For me there's the opportunity to meet old friends, hopefully make some new ones and practise some apalling Dutch. There is the chance too to study the paintings and architecture of the Golden Age. This is the country of Bartholomeus Van Der Helst, of Carel Fabritus, of Rembrandt and of Johannes Vermeer. Add to that Hoogstraten and Jan Steen. Think too of the landskip experts Van Goyen, Ruisdael, Ruysdael, Hobbema and Cuyp.

Then there is the chance to walk in these artists' shoes in cities that still bear remarkable resemblance to the towns of the 17th century. A wander around Delft reveals Vermeer's hometown, a circuit of Leiden gives scenes of Rembrandt's youth and Harlem echoes memories of Van Der Helst. Even the most mundane of strolls opens up vistas to worlds that hitherto seemed the sphere of oil paints and etchings. Each new view another sigh of relaxation.

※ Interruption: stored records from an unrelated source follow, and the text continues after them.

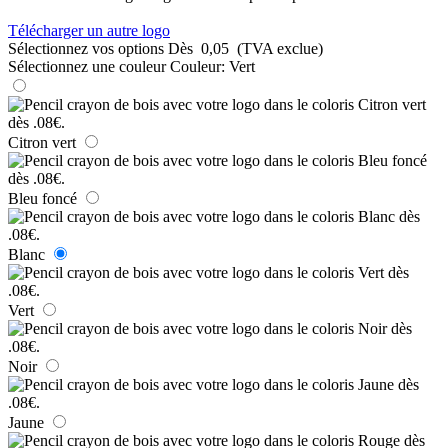
Télécharger un autre logo
Sélectionnez vos options
Dès
0,05
(TVA exclue)
Sélectionnez une couleur
Couleur:
Vert
Citron vert
Bleu foncé
Blanc
Vert
Noir
Jaune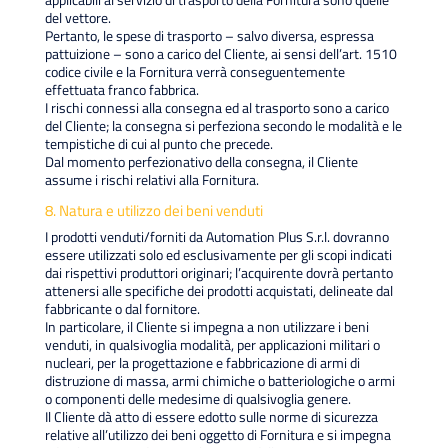
del vettore.
Pertanto, le spese di trasporto – salvo diversa, espressa
pattuizione – sono a carico del Cliente, ai sensi dell’art. 1510
codice civile e la Fornitura verrà conseguentemente
effettuata franco fabbrica.
I rischi connessi alla consegna ed al trasporto sono a carico
del Cliente; la consegna si perfeziona secondo le modalità e le
tempistiche di cui al punto che precede.
Dal momento perfezionativo della consegna, il Cliente
assume i rischi relativi alla Fornitura.
8. Natura e utilizzo dei beni venduti
I prodotti venduti/forniti da Automation Plus S.r.l. dovranno
essere utilizzati solo ed esclusivamente per gli scopi indicati
dai rispettivi produttori originari; l’acquirente dovrà pertanto
attenersi alle specifiche dei prodotti acquistati, delineate dal
fabbricante o dal fornitore.
In particolare, il Cliente si impegna a non utilizzare i beni
venduti, in qualsivoglia modalità, per applicazioni militari o
nucleari, per la progettazione e fabbricazione di armi di
distruzione di massa, armi chimiche o batteriologiche o armi
o componenti delle medesime di qualsivoglia genere.
Il Cliente dà atto di essere edotto sulle norme di sicurezza
relative all’utilizzo dei beni oggetto di Fornitura e si impegna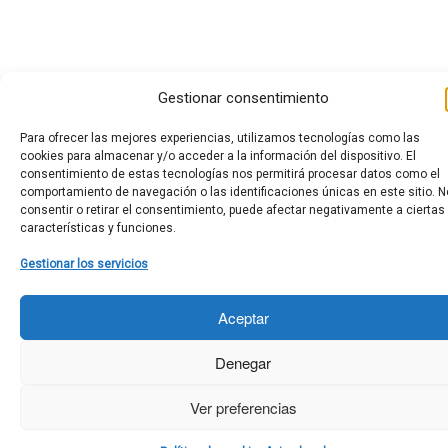
Gestionar consentimiento
Para ofrecer las mejores experiencias, utilizamos tecnologías como las
cookies para almacenar y/o acceder a la información del dispositivo. El
consentimiento de estas tecnologías nos permitirá procesar datos como el
comportamiento de navegación o las identificaciones únicas en este sitio. N
consentir o retirar el consentimiento, puede afectar negativamente a ciertas
características y funciones.
Gestionar los servicios
Aceptar
Denegar
Ver preferencias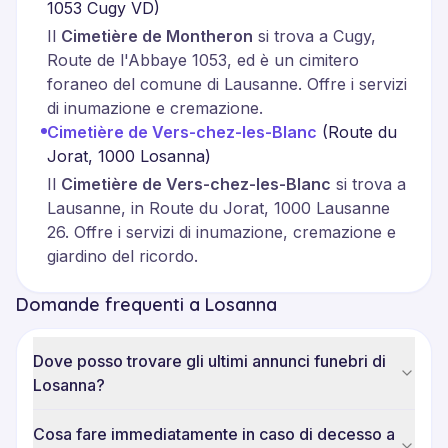
1053 Cugy VD
)
Il
Cimetière de Montheron
si trova a Cugy,
Route de l'Abbaye 1053, ed è un cimitero
foraneo del comune di Lausanne. Offre i servizi
di inumazione e cremazione.
Cimetière de Vers-chez-les-Blanc
(
Route du
Jorat, 1000 Losanna
)
Il
Cimetière de Vers-chez-les-Blanc
si trova a
Lausanne, in Route du Jorat, 1000 Lausanne
26. Offre i servizi di inumazione, cremazione e
giardino del ricordo.
Domande frequenti a Losanna
Dove posso trovare gli ultimi annunci funebri di
Losanna?
Cosa fare immediatamente in caso di decesso a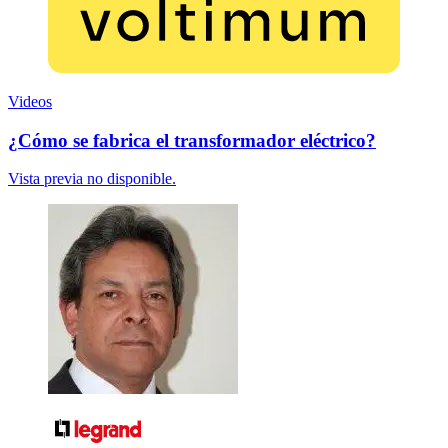
Videos
¿Cómo se fabrica el transformador eléctrico?
Vista previa no disponible.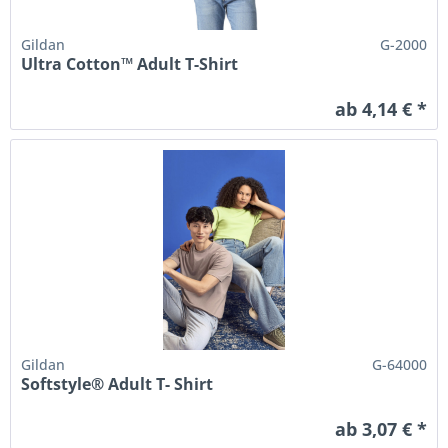
Gildan
G-2000
Ultra Cotton™ Adult T-Shirt
ab 4,14 € *
Gildan
G-64000
Softstyle® Adult T- Shirt
ab 3,07 € *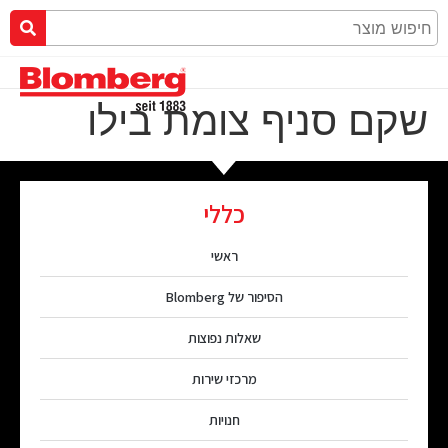
שקם סניף צומת בילו
כללי
ראשי
הסיפור של Blomberg
שאלות נפוצות
מרכזי שירות
חנויות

Purchasing a museum card allows you to closet yourself with the minds of men and women who passed on centuries ago but still speak to us. Their's is a language immediately apparent to us today. Rembrandt's etchings, carefully displayed in Rembrandthuis, tell stories that highlight the eternal human experience. His are children caught in angry fits and biblical characters contemplating existentialisms. Even a trip to the Van Gogh museum tells us more about what we have in common with a man of enormous willpower who in the end could not hold his sanity together despite the superhuman efforts of his brother Theo. There can be few statements as universal as his canvas of almond flowers. This Chinese inspired oil was Vincent's heartfelt reaction to the news that Theo and his wife had decided to call their newborn son, Vincent. He painted it and presented it to Theo in thanks for this ultimate of gifts. In the museum there is a poignant photograph of two comradely gravestones, one for each brother, and a note that Theo's wife insisted that her husband be buried beside his brother despite the loss she felt at having him interred so far away.

From the good humour of the tram drivers, to the sardonic eye rolls of the waitresses, the narcissism of handsome Dutch men, the friendliness of barflies and earnestness of museum guards the openess of the Lowlanders is a pleasant interchange for visitors. An attempt to speak some Dutch results in even more sincere discussions. There is little danger of beeps, buzzes and electronic whines. There may be advice on a little shop selling advanced furniture, a little known museum somewhere in The Hague or a discussion on post colonialism. The beauty is that as a land, what you put in as a visitor, you get out a dozen times. A visit to this flat and ancient land is a conversation and an escape.

For now I am not thinking of hiding in a French valley. Instead if you wonder where I am as I day dream on my way to work it's probably somewhere in the Veluwe or perhaps sitting quietly in the Amstelkring (pictured at top and above) waiting for the ghosts of tolerance three centuries ago. Escapism can sometimes be the best part of life.